- Publisher: Banner of Truth
- ISBN: 978-1-84871-252-2
- Pages: 440
- Price: 16.50
Hugh Martin (1822–1885) was one of those 19th century Scottish theologians whose published works have stood the test of time. With good reason, for his works are consistently sound, reverent, edifying, and challenging to mind and heart.
This is a volume of theological substance. It comprises a collection of ten sermons, eight essays, and nineteen letters, selected from various contemporary magazines, pamphlets, and journals.
The theme of the material in the volume is well indicated by the title. There is a focus on the person and work of the God-man Redeemer, the Lord Jesus Christ. Deriving as the work does from such a variety of sources, there is a balance here between the theological and experiential. Martin was a master in dealing with such a theme with freshness and insight. Frequently Martin’s readers find that they are learning new things – yet not novel things just to impress.
What strikes one here is that Martin clearly has a devout view of the person and work of the Lord Jesus Christ. Both in the sermons and essays (and letters too) Christ is pre-eminent. He is all-glorious. It is quite common today for biblical or theological studies to be something of a display of learning with a multiplicity of footnotes or endnotes. No doubt there is a place for interaction with contemporary scholarship. With Martin, however, there is just a weighing up of biblical theological teaching, and its applications or implications, without the trappings of ‘scholarship’.
Several of the pieces are particularly stirring and suggestive. The reviewer was particularly struck by the first essay, ‘Christ’s Victory Over Death’ (1880). In this Martin emphasises the voluntariness of Christ’s death. In other words, it was not just passive. It was indeed ‘victorious’ in defeating sin and Satan, and delivering believers from bondage of the fear of death. A sublime essay.
Just as sublime is the second essay, entitled ‘Christ’s Death: What was it?’ (also 1880). There is a wonderful summary of what was involved in his death in pages 197-8: (1) Jesus was at once a slain lamb and a living priest. (2) He was buried, not his remains. (3) Neither his soul nor his body was for one moment in any one’s power but his own. (4) This was his defeat of him that had the power, and his deliverance of them that had the fear, of death. (5) Not merely did he raise himself, as by divine power he might raise another, but in all literality and exactitude – he rose. (6) Christ is not less whole Christ for being crucified. (7) The person of Christ constitutes the same check, or limit, on death’s work and power in our case, as in his own.

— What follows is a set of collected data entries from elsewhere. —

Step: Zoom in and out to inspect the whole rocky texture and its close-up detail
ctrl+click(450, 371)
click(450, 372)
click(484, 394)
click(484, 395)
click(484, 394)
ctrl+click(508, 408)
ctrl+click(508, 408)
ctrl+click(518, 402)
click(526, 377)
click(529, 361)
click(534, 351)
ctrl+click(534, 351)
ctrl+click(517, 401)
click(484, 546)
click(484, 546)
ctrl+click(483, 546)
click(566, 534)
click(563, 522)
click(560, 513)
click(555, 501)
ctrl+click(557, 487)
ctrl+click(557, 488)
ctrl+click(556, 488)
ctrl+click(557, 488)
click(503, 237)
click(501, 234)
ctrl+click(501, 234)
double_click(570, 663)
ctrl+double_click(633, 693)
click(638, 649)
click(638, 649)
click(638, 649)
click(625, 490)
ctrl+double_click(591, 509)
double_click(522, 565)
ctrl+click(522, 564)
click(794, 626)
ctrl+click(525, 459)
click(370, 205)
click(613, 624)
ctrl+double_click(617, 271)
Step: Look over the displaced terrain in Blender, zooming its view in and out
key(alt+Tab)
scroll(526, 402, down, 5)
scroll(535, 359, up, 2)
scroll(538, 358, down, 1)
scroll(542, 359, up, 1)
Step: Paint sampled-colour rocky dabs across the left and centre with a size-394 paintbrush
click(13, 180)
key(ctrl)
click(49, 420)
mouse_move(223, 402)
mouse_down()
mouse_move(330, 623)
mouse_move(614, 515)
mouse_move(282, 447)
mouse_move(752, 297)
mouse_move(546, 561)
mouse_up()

Though not intentionally controversial, there are a couple of items on which modern evangelicals are largely silent. One is the sermon ‘The Manifestation of the Son of Perdition’ (1845), identifying the ‘man of sin’ of 2 Thessalonians 2 as the Papacy. The other is an essay on ‘The Procession of the Holy Spirit from the Son’ (1869). In our view Martin dispels any notion of such issues being simply obscure or speculative questions.
In sum, this is an outstanding volume of a master theologian. It is not a particularly easy read, but is will reward careful study. It is theologically and spiritually heart-warming and is highly recommended as representative of the best of the timeless Reformed orthodoxy of 19th century Scotland.